A silver tetradrachm. Obverse: Magistrate Antialkidas. E-Φ , bee with straight wings. Reverse: ANTIAΛKIΔAΣ, forepart of a stag to right, its head turned back to face left, a palm-tree on left.

Ephesos (Ephesus) used the bee on its coins since it was a producer of honey, so the bee advertised their most famous product. The bee was also mythologically connected to Ephesus because, according to Philostratos, the colonizing Athenians were led to Ephesus and Ionia by the Muses who took the form of bees.

The city was also the location of the famous Temple of Artemis. Her priestesses were called ‘melissai" or “honey bees” of the goddess. The stag, like the one used on this coin is also an attribute of Artemis, the goddess of the hunt. This animal was regarded as sacred to her and stag figures were said to have flanked the cult statue of Artemis in her  temple at Ephesus.
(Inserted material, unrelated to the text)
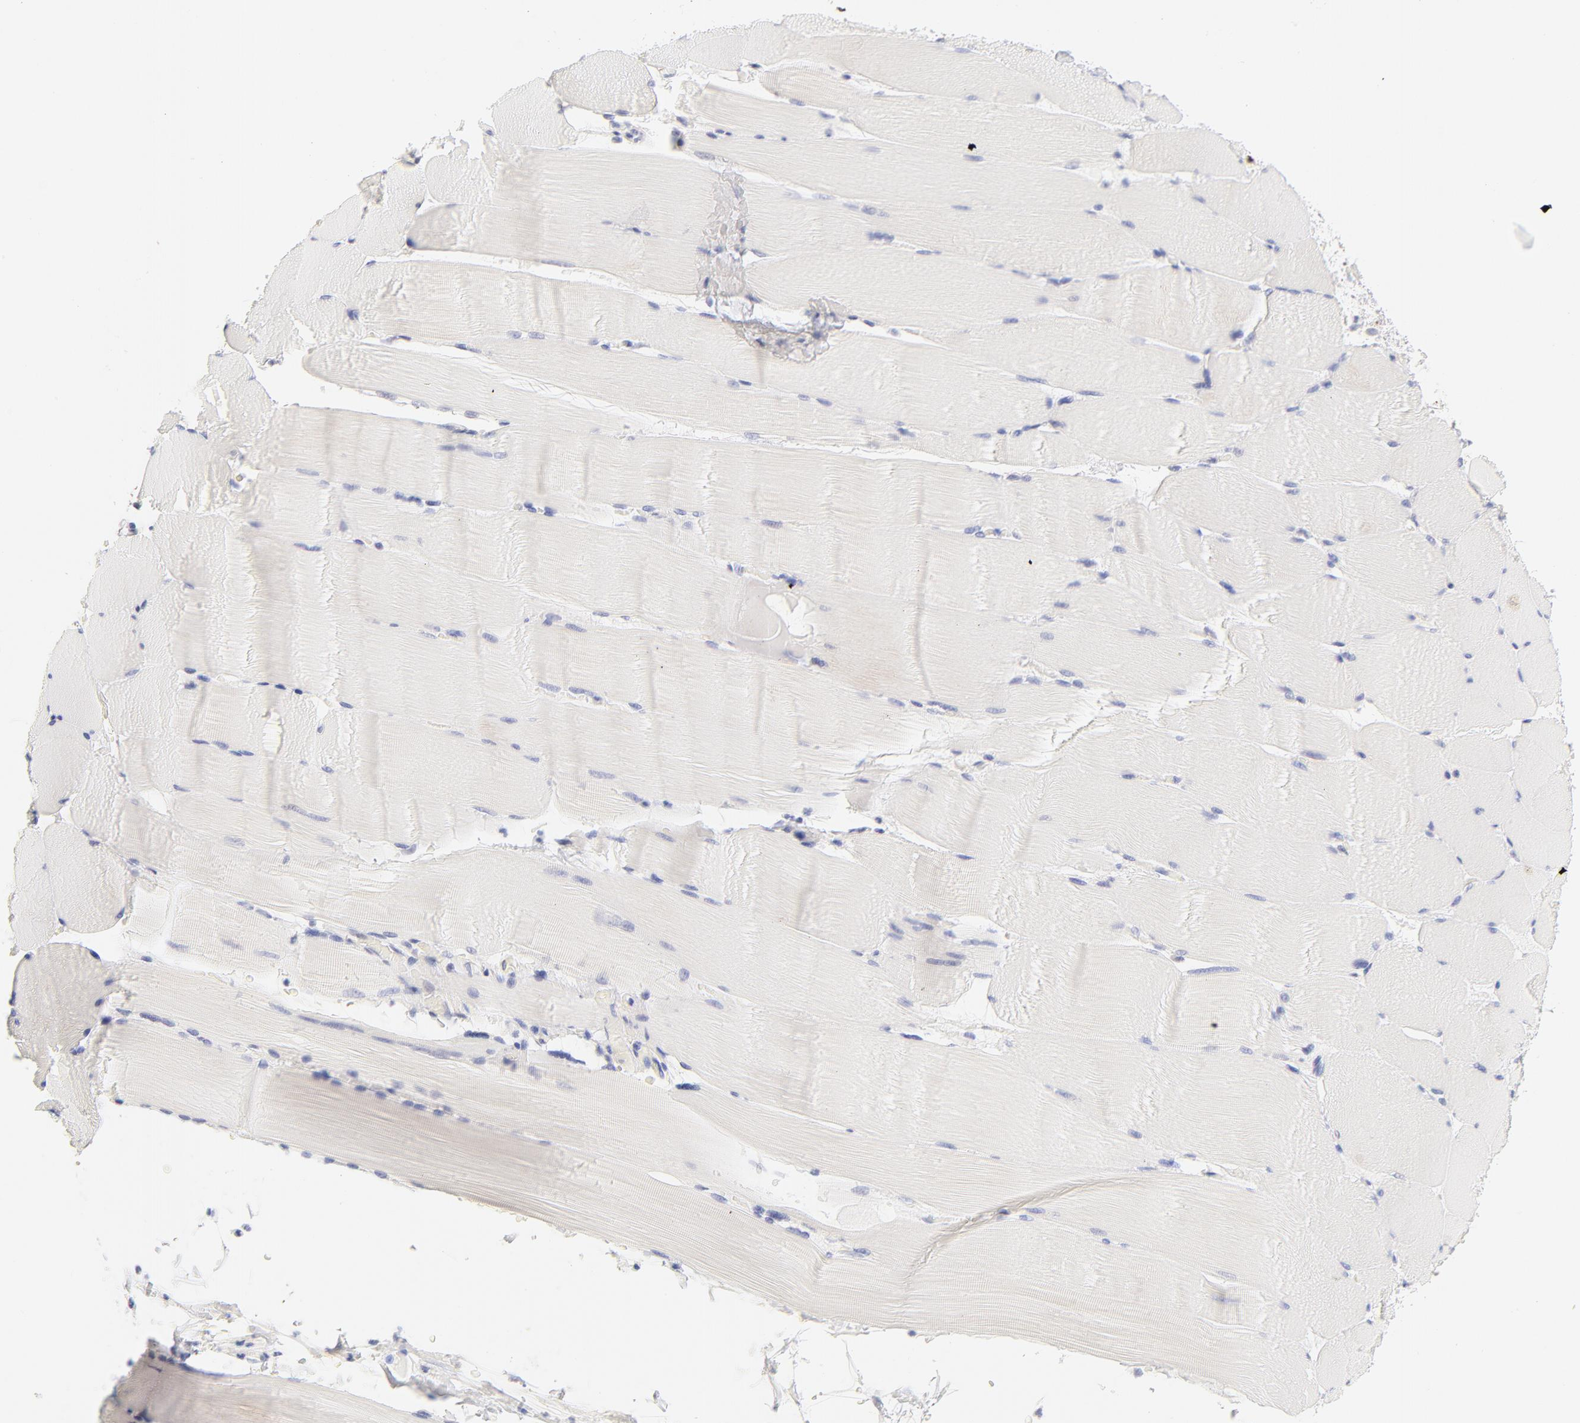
{"staining": {"intensity": "negative", "quantity": "none", "location": "none"}, "tissue": "skeletal muscle", "cell_type": "Myocytes", "image_type": "normal", "snomed": [{"axis": "morphology", "description": "Normal tissue, NOS"}, {"axis": "topography", "description": "Skeletal muscle"}], "caption": "IHC micrograph of normal skeletal muscle stained for a protein (brown), which shows no staining in myocytes.", "gene": "NPNT", "patient": {"sex": "male", "age": 62}}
The palm tree on the obverse alludes to Artemis’ birthplace, the island of Delos, where the goddess Leto gave birth to Artemis and her twin brother Apollo underneath a palm tree. This coin represents its city of origin well.

Ephesus was an ancient Greek city on the coast of Ionia, three kilometers southwest of present-day Selçuk in Izmir Province, Turkey. It was built in the 10th century BC on the site of the former Arzawan capital by Attic and Ionian Greek colonists.